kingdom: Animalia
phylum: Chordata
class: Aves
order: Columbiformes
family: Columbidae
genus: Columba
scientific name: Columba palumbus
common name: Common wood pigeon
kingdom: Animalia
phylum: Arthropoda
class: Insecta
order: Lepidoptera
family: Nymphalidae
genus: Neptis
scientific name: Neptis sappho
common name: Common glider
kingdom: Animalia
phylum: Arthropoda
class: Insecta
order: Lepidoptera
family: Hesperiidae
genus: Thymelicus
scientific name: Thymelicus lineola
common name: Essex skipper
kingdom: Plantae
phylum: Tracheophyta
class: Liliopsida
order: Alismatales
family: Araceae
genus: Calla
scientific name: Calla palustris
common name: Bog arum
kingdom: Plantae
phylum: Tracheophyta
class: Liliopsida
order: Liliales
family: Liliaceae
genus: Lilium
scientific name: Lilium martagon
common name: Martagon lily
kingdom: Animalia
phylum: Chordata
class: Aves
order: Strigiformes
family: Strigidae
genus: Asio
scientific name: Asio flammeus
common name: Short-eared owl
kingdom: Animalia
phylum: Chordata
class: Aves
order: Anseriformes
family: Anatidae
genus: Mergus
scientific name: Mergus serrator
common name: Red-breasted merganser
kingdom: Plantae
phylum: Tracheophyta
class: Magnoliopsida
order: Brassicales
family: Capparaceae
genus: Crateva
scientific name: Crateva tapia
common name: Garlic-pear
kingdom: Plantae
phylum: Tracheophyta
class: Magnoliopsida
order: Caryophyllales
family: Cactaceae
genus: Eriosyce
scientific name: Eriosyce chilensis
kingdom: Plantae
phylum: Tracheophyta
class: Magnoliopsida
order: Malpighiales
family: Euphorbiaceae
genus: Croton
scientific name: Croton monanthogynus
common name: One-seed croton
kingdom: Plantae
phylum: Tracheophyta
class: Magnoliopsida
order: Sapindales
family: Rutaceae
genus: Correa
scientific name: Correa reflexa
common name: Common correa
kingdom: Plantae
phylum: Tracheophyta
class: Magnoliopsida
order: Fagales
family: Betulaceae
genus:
━━━━━━━━━━━━━━━━━━━━━━━━━━━━━━
- What the task asks:
Copy the lines starting at the first line of the rows above and ending at the line that contains "scientific name: Asio flammeus", with both of those lines included.

- Result of the task:
kingdom: Animalia
phylum: Chordata
class: Aves
order: Columbiformes
family: Columbidae
genus: Columba
scientific name: Columba palumbus
common name: Common wood pigeon
kingdom: Animalia
phylum: Arthropoda
class: Insecta
order: Lepidoptera
family: Nymphalidae
genus: Neptis
scientific name: Neptis sappho
common name: Common glider
kingdom: Animalia
phylum: Arthropoda
class: Insecta
order: Lepidoptera
family: Hesperiidae
genus: Thymelicus
scientific name: Thymelicus lineola
common name: Essex skipper
kingdom: Plantae
phylum: Tracheophyta
class: Liliopsida
order: Alismatales
family: Araceae
genus: Calla
scientific name: Calla palustris
common name: Bog arum
kingdom: Plantae
phylum: Tracheophyta
class: Liliopsida
order: Liliales
family: Liliaceae
genus: Lilium
scientific name: Lilium martagon
common name: Martagon lily
kingdom: Animalia
phylum: Chordata
class: Aves
order: Strigiformes
family: Strigidae
genus: Asio
scientific name: Asio flammeus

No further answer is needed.